A fundação está distribuindo hipoclorito, substância usada para limpar água. Em outubro, foram distribuídos 1 milhão de frascos no estado. De acordo com a fundação, os casos de diarreia são os mais preocupantes neste ano, em comparação com as doenças listadas na nota informativa. No dia 12, a FVS também disponibilizou um formulário em que os agentes municipais precisam responder sobre os casos registrados.
Saneamento básico e água
O epidemiologista Jesem Orellana, da Fundação Oswaldo Cruz (Fiocruz) Amazônia, afirma que existe uma demora no monitoramento desses agravos e que eles precisam ser analisados com mais antecedência. A FVS publicou a nota informativa em outubro, mas a estiagem já se apresentava no Amazonas desde agosto.
“Estamos falando dos efeitos da seca e dos efeitos da fumaça há mais de três meses. Olha o nível do atraso, né? Então, é algo que se repete, a negligência das autoridades municipais, das autoridades do estado do Amazonas em relação afazer o alerta antes de iniciar a estiagem.

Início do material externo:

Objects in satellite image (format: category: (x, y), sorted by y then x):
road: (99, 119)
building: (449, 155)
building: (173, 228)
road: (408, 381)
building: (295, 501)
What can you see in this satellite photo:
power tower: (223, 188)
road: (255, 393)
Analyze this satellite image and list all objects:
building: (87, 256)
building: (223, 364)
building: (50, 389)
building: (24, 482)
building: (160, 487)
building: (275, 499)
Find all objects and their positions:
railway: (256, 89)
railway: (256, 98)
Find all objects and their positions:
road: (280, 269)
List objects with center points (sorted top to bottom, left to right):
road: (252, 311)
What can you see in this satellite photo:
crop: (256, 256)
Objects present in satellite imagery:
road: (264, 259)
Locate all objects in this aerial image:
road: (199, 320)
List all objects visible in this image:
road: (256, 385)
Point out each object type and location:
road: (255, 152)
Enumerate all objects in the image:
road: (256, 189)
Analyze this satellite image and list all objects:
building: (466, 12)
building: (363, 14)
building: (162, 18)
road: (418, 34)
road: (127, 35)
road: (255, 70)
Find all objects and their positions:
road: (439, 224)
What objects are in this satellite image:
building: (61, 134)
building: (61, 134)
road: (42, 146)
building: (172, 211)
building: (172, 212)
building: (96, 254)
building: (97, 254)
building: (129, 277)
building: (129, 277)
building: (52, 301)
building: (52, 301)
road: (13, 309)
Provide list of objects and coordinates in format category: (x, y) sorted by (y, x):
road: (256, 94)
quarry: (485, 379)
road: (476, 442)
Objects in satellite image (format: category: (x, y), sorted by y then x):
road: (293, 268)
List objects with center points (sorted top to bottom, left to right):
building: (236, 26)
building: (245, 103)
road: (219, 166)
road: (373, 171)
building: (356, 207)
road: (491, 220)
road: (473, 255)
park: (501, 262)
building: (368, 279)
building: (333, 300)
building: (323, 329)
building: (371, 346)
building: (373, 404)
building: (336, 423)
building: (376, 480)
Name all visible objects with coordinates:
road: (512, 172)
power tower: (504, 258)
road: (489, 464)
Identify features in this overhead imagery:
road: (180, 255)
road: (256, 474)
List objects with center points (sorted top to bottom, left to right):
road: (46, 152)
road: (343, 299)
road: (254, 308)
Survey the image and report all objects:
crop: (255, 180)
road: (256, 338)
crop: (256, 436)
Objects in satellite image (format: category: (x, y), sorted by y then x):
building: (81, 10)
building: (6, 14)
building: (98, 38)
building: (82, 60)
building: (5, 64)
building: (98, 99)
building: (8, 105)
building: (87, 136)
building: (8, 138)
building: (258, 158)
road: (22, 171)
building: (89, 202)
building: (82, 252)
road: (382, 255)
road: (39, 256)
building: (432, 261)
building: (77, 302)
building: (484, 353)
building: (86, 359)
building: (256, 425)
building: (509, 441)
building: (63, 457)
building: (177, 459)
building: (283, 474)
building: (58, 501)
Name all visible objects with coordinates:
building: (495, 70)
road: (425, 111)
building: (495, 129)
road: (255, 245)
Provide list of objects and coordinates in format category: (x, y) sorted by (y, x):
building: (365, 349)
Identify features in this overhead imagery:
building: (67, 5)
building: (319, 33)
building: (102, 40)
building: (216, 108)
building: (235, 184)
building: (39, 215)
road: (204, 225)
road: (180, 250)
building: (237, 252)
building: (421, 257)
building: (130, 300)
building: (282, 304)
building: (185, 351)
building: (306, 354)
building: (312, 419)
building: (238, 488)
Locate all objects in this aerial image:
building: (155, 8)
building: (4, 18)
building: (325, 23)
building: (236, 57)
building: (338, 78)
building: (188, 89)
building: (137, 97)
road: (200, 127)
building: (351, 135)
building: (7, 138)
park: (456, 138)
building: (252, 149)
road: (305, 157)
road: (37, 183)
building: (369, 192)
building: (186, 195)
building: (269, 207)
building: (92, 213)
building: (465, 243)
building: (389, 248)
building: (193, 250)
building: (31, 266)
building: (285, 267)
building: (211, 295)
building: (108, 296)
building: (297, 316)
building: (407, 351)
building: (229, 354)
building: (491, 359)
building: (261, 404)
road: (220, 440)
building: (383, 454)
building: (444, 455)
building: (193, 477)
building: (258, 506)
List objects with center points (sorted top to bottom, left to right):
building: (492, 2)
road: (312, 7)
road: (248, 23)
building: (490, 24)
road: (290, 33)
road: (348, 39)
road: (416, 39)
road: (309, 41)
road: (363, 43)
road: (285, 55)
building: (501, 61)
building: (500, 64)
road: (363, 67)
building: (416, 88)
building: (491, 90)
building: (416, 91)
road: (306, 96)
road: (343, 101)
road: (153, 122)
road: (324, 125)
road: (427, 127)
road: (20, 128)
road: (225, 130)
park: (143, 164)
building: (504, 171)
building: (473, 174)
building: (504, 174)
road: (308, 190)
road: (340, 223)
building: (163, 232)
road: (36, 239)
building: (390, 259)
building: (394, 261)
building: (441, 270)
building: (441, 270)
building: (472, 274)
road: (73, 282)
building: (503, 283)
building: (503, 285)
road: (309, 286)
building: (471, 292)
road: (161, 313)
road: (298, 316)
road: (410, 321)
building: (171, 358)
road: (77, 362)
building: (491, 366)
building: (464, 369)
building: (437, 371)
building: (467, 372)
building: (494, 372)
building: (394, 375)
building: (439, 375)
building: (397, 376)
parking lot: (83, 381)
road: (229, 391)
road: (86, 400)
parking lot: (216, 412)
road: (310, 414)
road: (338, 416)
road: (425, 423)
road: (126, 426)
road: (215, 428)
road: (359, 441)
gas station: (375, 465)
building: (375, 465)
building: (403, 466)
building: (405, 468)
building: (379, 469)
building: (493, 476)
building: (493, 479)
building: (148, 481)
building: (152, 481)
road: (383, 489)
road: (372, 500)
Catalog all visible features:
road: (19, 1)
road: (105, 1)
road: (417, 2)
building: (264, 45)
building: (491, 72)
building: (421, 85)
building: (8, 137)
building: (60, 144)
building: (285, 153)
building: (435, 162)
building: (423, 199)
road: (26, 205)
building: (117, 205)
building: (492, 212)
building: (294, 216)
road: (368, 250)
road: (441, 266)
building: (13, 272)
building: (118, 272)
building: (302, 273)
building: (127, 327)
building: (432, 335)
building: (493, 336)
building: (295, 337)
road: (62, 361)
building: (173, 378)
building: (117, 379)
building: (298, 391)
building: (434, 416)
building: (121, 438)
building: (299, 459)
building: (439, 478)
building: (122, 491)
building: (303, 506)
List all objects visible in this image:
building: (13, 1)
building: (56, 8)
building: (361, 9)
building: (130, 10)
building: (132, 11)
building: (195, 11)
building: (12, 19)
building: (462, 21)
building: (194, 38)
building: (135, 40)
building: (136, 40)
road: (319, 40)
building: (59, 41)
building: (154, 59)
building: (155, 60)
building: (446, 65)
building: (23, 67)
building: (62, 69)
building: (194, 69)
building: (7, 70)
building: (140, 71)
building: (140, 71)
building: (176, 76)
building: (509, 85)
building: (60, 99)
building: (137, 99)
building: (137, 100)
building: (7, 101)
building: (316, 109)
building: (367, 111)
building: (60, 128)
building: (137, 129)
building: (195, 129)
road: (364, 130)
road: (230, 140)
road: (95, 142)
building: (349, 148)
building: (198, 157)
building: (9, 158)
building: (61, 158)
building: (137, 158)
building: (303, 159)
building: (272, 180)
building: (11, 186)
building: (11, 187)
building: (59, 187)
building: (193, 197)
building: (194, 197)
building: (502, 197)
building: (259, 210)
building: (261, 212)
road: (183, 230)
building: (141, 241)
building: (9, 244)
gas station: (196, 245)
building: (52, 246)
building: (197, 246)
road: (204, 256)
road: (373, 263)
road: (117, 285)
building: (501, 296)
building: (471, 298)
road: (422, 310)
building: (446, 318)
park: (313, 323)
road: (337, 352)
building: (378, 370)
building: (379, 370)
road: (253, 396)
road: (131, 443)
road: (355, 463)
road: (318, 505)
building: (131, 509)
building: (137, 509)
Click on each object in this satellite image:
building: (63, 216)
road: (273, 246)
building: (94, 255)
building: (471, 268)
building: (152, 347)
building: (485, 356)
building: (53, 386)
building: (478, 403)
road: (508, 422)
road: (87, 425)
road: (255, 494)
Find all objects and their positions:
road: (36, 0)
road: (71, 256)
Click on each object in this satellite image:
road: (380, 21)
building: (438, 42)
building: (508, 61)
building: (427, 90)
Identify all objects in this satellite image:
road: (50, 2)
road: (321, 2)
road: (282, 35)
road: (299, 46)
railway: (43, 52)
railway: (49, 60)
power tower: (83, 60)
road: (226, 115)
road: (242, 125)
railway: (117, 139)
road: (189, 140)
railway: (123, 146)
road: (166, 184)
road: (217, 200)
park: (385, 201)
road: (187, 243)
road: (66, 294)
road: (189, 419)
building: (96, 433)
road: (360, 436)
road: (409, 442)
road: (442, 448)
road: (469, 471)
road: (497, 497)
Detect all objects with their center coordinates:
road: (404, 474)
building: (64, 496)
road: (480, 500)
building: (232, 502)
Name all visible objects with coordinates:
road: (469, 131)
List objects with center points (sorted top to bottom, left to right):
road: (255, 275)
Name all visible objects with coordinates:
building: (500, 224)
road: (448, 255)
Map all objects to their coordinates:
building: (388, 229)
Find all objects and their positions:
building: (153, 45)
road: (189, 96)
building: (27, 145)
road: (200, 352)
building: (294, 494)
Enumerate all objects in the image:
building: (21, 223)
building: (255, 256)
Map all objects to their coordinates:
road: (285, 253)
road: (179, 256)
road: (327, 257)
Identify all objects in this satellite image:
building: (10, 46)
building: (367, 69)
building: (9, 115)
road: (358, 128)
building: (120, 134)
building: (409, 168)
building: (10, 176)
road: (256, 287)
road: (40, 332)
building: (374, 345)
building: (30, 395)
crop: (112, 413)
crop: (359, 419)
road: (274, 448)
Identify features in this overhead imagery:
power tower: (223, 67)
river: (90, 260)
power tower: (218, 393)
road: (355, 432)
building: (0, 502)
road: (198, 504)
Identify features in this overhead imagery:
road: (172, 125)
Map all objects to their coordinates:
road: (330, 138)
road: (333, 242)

Era necessário fazer isso em junho, em julho”, diz.
O especialista diz que as doenças hídricas se agravam ainda mais quando associadas à falta de saneamento básico, vista no Amazonas. Ele avalia que as medidas para garantir a resolução desse problema de infraestrutura devem ser prioridade para conter os danos das secas e das cheias extremas.
“Falta água. A gente já sabe disso, mas nessa situação é importante lembrar que a parte de saneamento básico, como esgoto sanitário e gerenciamento de resíduos sólidos, são muito precários no estado e se tornam um problema ainda maior nesse período, o que potencializa todas as doenças. Não basta distribuir água, precisa de atenção às políticas públicas”, diz.
A capital do Amazonas, Manaus, é uma das piores cidades no ranking de saneamento básico, feito pelo Instituto Trata Brasil. Apenas 25,58% da população total tem acesso à coleta de esgoto. O instituto deu a nota 4.82, considerando diversos ítens de atendimento, deixando o município em 83º lugar no ranking em 2023.